Foto: Daniela Petersen

Urteil im Würth-Prozess rechtskräftig: Früherer Angeklagter ist ein freier Mann

  • vonRedaktion Fuldaer Zeitung
    schließen

Schlitz - Vor genau zwei Jahren hat die Polizei einen Mann festgenommen, der an der Entführung des geistig behinderten Milliardärssohns Markus Würth beteiligt gewesen sein soll. Acht Monate später wurde er am Landgericht Gießen freigesprochen. Staatsanwaltschaft und Nebenklage sind in Revision gegangen. Der Bundesgerichtshof (BGH) hat die Revision verworfen.

Von unserem Redaktionsmitglied Daniela Petersen

Der Freispruch ist rechtskräftig, die Revision wurde verworfen: Der BGH konnte keine Rechtsfehler beim Urteil feststellen. Das ist das Ende eines Indizienprozesses, der am 21. Juni 2018 am Landgericht Gießen begann.

Mittäter wurden nie gefasst

Angeklagt war ein damals 48-jähriger Serbe aus Offenbach. Ihm wurde vorgeworfen, am 17. Juni 2015, Markus Würth, den geistig behinderten Sohn des Unternehmers Reinhold Würth, vom Hofgut Sassen bei Schlitz entführt zu haben. Der Angeklagte soll noch Mittäter gehabt haben, diese wurden aber nie gefasst.

20 Stunden lang bangte die Familie Würth um das Leben ihres Sohnes, eine Lösegeldforderung in Millionenhöhe war bereits eingegangen. Schließlich erhielt die Polizei den Hinweis auf den Aufenthaltsort des Opfers. Und der damals 50-jährige Markus Würth konnte gefesselt, aber unverletzt in einem Waldstück bei Würzburg aufgefunden werden.

Stimmprobe führt zum Angeklagten

Eine Stimmprobe des Entführers führte schließlich zu dem Angeklagten. Und diese Stimmprobe war es auch, die im Prozess eine wichtige Rolle spielte und Hauptbeweismittel war. Experten der Uni Marburg kamen zu dem Schluss, dass die Stimme des Entführers und des Angeklagten „mit an Sicherheit grenzender Wahrscheinlichkeit“ übereinstimmen.

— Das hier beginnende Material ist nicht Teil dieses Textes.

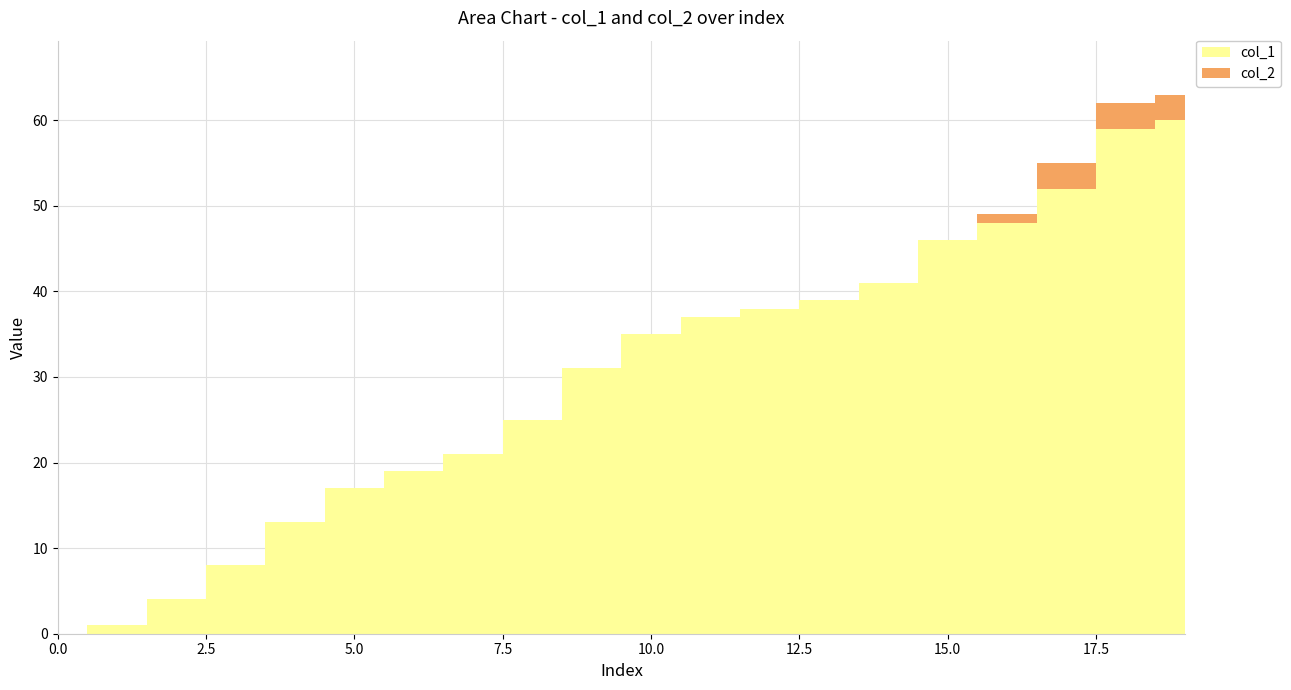

Count the col_2 values in the range 0 to 1.

17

Die Kammer unter Vorsitz von Richter Jost Holtzmann ging im Urteil jedoch davon aus, dass die Sprachwissenschaft in dem Fall an ihre Grenzen gestoßen sei. Der Richter erklärte damals: „Der bloße Gleichklang genügt nicht zur Identifikationsfindung, so lange nicht sicher ist, dass die Stimmgebung einzigartig ist. Die Stimme ist lebendig und kann sich im Laufe des Lebens verändern. Sie ist nicht statisch wie ein Fingerabdruck oder die DNA einer Person.“

Datenbank mit 350 Stimmen

Außerdem sei die Datenbank mit 350 Stimmen von Männern, die alle aus dem Balkanraum kommen, als Diagnoseinstrument nicht brauchbar, weil nur diejenigen erfasst wurden, die zu einem bestimmten Zeitpunkt in Sachsenhausen gelebt haben – dort, wo das Handy des Täters geortet worden war. Die Zahl der Stimmen, die nicht gehört wurden, oder nicht gehört werden konnten, sei zu groß, begründete Holtzmann den Freispruch.

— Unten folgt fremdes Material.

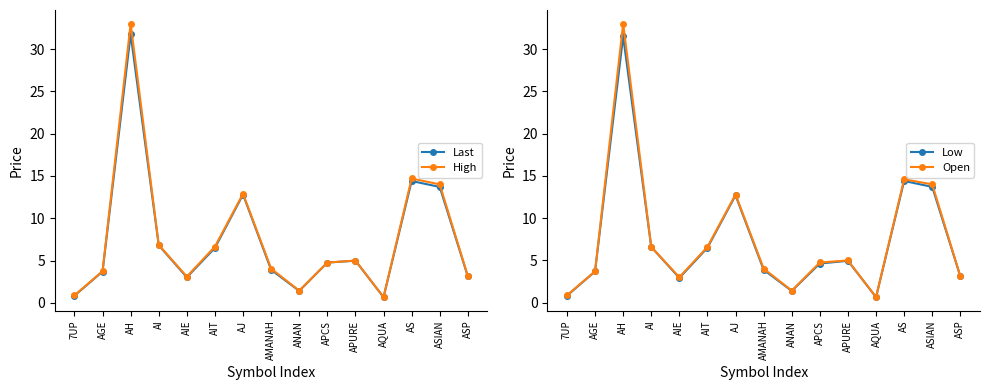

Rank the series by their maximum value, from highest to lowest.

High, Open, Last, Low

Die Staatsanwaltschaft sah das anders und kündigte noch am Tag des Urteils an, in Revision zu gehen. „Wir sind davon ausgegangen, dass die vorhandenen Beweismittel für eine Verurteilung ausreichen“, erklärt Ruven Spieler, stellvertretender Pressesprecher der Staatsanwaltschaft Gießen.

Fall ist weiterhin ungeklärt

Die Staatsanwaltschaft forderte damals eine Haftstrafe von dreieinhalb Jahren. Mit der Revision ging die Staatsanwaltschaft bis zur letzten Instanz. Am 3. Dezember 2019 entschied der Bundesgerichtshof, dass der Freispruch rechtskräftig ist.

Der Angeklagte erhält für die acht Monate in Untersuchungshaft finanzielle Entschädigung. Der Fall ist weiterhin ungeklärt. Dass die Revision vom BGH verworfen wurde, akzeptiere die Staatsanwaltschaft: „Das müssen wir auch. Wir können dagegen nicht weiter vorgehen“, sagt Spieler.